School playgrounds are like miniature war zones where nasty words are like tiny grenades being hurled left right and centre, in hope of piercing the soul.

Childhood bullies may never know how unlovable, and how defected they have made their target feel. Ultimately these children will most likely never know the nightmares had, the tears shed, and the anxiety experienced in fear of this perpetrator.

‘One thing I know to be true is that this is not about you! Its all about the bully!’ 

Bullies want their targets to think the issue had with them is in fact about them! Ultimately, the bully wants their target to feel inadequate, insignificant, unimportant and defected, because this is how they feel.

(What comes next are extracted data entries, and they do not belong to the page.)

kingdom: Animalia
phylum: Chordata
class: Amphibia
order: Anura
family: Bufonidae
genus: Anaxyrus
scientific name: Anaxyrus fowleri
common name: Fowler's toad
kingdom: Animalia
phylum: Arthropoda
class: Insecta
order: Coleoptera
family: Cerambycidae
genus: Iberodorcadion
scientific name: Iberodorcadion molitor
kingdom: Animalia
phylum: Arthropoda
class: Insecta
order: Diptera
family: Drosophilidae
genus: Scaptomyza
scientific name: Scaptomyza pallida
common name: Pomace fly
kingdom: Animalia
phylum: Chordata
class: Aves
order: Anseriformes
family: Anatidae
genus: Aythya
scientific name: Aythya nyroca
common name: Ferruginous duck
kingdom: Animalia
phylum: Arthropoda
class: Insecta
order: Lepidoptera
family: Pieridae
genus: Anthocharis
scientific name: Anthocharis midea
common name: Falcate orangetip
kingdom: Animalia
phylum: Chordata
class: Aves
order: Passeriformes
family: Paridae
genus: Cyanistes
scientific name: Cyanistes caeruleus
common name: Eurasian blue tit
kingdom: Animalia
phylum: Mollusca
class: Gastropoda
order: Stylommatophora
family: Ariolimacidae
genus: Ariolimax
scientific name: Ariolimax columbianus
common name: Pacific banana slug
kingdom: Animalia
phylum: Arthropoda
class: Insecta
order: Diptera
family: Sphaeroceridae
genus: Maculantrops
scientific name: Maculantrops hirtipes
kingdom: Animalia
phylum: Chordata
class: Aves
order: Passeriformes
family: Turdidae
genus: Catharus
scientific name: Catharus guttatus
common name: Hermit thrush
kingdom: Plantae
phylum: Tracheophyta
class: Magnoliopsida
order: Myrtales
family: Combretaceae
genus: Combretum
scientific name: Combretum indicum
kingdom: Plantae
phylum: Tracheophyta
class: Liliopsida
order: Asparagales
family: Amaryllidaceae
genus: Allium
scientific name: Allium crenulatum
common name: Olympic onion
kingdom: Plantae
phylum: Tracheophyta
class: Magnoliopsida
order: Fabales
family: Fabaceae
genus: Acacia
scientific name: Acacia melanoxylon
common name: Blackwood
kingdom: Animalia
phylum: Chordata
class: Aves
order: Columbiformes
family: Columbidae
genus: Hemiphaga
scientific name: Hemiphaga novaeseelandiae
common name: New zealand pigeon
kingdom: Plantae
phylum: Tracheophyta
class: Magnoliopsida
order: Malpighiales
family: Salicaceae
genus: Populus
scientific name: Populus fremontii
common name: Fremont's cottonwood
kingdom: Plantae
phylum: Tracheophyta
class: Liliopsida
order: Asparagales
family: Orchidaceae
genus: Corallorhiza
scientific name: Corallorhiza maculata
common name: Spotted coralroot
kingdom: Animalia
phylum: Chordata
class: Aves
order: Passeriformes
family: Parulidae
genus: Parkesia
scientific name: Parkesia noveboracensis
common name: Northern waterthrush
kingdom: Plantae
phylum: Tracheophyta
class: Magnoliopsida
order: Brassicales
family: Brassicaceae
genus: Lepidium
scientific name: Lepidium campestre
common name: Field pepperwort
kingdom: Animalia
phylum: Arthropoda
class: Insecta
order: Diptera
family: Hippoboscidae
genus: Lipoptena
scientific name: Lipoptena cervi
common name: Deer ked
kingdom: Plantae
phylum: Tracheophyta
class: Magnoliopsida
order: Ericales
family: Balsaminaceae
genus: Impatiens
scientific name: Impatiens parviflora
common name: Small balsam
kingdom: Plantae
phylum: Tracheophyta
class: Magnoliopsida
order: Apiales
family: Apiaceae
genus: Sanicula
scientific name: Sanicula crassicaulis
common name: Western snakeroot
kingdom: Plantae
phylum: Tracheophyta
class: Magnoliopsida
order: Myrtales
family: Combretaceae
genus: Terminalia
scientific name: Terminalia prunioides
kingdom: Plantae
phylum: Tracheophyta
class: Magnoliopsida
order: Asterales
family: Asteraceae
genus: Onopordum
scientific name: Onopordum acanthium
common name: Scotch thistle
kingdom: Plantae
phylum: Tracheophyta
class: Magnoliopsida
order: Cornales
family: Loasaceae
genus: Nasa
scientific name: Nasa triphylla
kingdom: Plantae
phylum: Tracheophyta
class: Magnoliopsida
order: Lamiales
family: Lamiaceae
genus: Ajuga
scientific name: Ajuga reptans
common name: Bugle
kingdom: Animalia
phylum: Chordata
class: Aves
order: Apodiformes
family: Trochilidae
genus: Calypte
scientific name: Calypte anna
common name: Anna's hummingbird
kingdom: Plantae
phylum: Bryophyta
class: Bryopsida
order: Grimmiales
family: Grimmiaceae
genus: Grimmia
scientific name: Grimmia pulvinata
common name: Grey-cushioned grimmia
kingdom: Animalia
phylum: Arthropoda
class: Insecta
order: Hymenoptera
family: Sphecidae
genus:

This is the only way a bully knows how to release their pain and suffering.

One thing every bully should know, is that they do not know who they are bullying! Full stop…..

Nice clothes, good grades, and a smiley face does not mean someone has a good life, and is free from emotional pain. Some nasty little person could be bullying the most mentally and physically abused person in the classroom, and may never know it.

For all they know, the victim has already been rejected a zillion times over, and may never get up again once this bully is done with them.

Kids are mean, its plain and simple. They say nasty things, don’t think before they speak, and generally, they lack understanding.

A child who bullies is quite simply unaware of the impact their behaviour is having on their target.

What the bullied must understand is that the bully is in pain. Somebody is bullying them (and its most likely a parent).  Evidence suggests that bullies are really quite broken, and may end up abusing drugs and alcohol.

Most likely, the school yard bully is dying inside, comes from the school of hard knocks, and can’t fathom that anyone would be stupid enough to take them seriously.  For them, the concept that their existence matters enough for their words, thoughts and opinions to actually affect another person, is hard to comprehend.

Not all children who bully others continue the behaviour into adulthood. A lot of adults deeply regret having ever bullied any of their peers that they once went to school with.

Yet, never the less, the cycle of passing the buck, or passing the pain, hurt, and suffering onwards, continues. What goes in must come out!